Ok, stop the 'I told you so' right now. We're not done. Is it possible to see all 200 levels at once? No. Even if you had a shaft that reached all the way down, and you had the camera all the way at the top, you wouldn't see all the z levels. All you should reasonably expect to see is a black hole in the ground. Maybe some small detail a few z-levels into the pit, but not more. Plus, 100 of those z-levels is potentially in the sky. What exactly is in the sky? Nothing. So why define nothing? In short, it would be very easy to only keep 10 z-levels in memory, which would only be a 150mb footprint. You could take the optimization further, and implement the mesh such that you only define things of interest. For the vast majority of the underground, is there anything to render besides solid rock? Nope. So why define it? For the hotkey locations, You could keep those levels compressed in memory. The data would compress very, very well, and with multi-threading wouldn't be much of a cpu load. Plus you could keep a history of commonly accessed z-levels in compressed memory. The rest of the levels would stay on disk, swapped in/out of memory as needed.

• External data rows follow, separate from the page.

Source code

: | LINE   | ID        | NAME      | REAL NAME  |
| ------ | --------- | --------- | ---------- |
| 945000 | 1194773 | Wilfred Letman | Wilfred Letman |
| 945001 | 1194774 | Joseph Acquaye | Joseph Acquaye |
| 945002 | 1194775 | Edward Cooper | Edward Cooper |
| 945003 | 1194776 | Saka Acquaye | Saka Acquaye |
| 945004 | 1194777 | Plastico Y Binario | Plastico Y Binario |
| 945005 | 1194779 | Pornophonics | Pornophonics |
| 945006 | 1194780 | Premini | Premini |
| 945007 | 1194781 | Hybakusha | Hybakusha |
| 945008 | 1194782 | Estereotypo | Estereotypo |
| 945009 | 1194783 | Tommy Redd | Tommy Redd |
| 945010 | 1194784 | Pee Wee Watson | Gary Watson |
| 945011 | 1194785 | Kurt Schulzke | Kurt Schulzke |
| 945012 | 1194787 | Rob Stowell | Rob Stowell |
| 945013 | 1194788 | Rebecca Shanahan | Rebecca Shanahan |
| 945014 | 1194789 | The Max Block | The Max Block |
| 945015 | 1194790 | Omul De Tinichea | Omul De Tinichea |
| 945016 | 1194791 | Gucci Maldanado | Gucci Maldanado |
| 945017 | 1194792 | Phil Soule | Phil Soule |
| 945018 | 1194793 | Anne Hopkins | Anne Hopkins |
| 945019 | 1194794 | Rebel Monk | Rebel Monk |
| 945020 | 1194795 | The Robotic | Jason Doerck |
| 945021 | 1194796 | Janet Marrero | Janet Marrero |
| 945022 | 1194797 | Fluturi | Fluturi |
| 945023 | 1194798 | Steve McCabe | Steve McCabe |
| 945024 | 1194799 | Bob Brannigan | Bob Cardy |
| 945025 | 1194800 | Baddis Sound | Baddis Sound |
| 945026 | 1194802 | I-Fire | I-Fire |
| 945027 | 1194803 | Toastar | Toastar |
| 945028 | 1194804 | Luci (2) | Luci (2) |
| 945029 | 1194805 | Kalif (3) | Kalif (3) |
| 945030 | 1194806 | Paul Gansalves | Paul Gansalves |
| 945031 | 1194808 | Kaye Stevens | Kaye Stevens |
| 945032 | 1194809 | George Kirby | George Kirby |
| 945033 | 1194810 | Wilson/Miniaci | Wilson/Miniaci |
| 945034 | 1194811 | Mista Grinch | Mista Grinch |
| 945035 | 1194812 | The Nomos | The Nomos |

And finally you could always just give the middle-finger to 32bit OS users and make DF 64bit only.
Yes there are technical issues, but they aren't unsolvable. I hope this helps with the understanding of this. Please keep in mind that using a terrain mesh like system is only one way of doing this. There are other approaches as well. This is just the 'brute force' method and easiest to explain.